3 Ways Your Sarcastic Kid Might Get Burned


explaining sarcasm to a child

Like most big brothers, my son likes to poke fun at his sister. She has a hard time figuring out if he is actually serious or if he is just being sarcastic. If I let his sarcastic banter go on for too long, she retaliates and they both end up hurt.

Sarcasm might get a good laugh out of some, but it almost always leaves a sting. Explaining sarcasm to a child is important to keep relationships healthy and free from hurt. Here are 3 ways your sarcastic kid might get burned in the long run.

Sarcasm has victims.

Sometimes my kids will make jokes at someone else’s expense. It’s different than playful banter. When your child is making jokes that humiliate someone else, they’ve crossed the line and have stopped being funny. Insulting others might get a few laughs from others, but do your kids really want to be funny to the type of people who laugh at these jokes?

It is subtle, but sarcastic jokes about others are intended to sting. Keep your child from roasting people by staying away from jokes that poke at the intelligence, looks, or behaviors of others. When explaining sarcasm to a child, they need to know that their jokes should still be respectful.

Sarcasm complicates communication.

When my kids are using sarcasm, it is hard to tell whether they are kidding or being serious. Their sarcasm makes it difficult to read their emotions. In fact, they might want it that way.
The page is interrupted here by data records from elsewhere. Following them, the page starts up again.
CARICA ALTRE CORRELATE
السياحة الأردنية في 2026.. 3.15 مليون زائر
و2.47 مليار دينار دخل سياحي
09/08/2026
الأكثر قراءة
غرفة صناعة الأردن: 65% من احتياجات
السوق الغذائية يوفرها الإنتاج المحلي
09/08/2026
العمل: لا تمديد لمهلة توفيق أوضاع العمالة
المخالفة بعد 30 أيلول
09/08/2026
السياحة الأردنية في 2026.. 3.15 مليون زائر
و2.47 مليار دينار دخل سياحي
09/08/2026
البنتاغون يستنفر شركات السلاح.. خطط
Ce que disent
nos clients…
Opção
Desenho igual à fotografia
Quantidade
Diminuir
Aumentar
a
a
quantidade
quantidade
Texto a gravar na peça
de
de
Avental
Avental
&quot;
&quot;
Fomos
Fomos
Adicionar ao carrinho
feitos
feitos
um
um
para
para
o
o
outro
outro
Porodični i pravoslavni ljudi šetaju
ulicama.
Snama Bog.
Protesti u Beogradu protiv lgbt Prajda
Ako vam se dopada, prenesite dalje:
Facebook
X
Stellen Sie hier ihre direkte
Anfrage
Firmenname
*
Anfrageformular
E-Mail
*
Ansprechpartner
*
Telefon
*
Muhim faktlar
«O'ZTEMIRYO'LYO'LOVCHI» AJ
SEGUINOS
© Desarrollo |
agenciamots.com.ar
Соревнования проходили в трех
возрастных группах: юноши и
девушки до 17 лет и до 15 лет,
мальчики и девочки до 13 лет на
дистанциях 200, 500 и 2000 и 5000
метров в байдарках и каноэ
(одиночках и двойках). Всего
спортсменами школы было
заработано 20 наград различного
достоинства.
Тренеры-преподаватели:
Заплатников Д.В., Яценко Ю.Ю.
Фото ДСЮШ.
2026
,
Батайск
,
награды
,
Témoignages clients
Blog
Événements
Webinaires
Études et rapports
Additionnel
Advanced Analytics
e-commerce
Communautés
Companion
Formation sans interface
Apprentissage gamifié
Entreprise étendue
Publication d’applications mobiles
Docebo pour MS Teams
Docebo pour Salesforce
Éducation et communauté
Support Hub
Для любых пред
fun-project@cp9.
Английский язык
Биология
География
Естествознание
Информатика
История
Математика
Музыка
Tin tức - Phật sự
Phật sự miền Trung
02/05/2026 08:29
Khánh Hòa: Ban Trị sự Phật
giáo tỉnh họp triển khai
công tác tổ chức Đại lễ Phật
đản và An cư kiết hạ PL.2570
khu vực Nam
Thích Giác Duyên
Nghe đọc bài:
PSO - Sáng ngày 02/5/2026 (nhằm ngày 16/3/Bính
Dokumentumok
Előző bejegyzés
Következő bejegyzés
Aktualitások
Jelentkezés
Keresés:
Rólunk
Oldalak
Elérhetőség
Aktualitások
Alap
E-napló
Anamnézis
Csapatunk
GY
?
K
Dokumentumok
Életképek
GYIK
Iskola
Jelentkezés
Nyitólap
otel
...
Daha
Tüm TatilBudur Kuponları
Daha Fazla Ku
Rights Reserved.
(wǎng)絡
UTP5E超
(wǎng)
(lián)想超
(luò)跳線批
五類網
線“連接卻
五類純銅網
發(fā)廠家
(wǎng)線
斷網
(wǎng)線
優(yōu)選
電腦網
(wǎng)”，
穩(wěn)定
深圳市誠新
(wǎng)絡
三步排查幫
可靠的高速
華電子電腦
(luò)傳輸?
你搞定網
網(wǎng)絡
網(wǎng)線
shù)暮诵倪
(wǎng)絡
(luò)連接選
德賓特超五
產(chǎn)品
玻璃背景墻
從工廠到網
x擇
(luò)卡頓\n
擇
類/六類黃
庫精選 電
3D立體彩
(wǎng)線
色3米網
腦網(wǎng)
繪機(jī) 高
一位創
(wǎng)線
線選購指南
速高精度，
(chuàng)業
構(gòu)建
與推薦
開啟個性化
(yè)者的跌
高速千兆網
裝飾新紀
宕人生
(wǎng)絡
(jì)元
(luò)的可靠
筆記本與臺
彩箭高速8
Sarcasm is used as a defense mechanism to deflect any hurt, anger, or irritation someone might be feeling. Sarcasm is not the avenue for open communication. When explaining sarcasm to a child, it’s important that they know they can trust us to listen when they communicate how they’re feeling with honesty.

Sarcasm risks relationships.

If our children’s sarcasm has a victim or a passive-aggressive flair, they are bound to hurt someone. Their sarcasm also will encourage others to make similar sarcastic quips about them that can cut deep. Hurting people hurt others, which makes for more drama than our kids were asking for. If they are prone to offense when someone makes a similar joke about them, it’s best that they keep their sarcastic remarks at a minimum. Their relationships with others are way more important than a few seconds of being a little bit funny. It’s helpful to remind them of the Golden Rule: Do unto others as you would have them do unto you.

What are some ways you have helped your child understand sarcasm?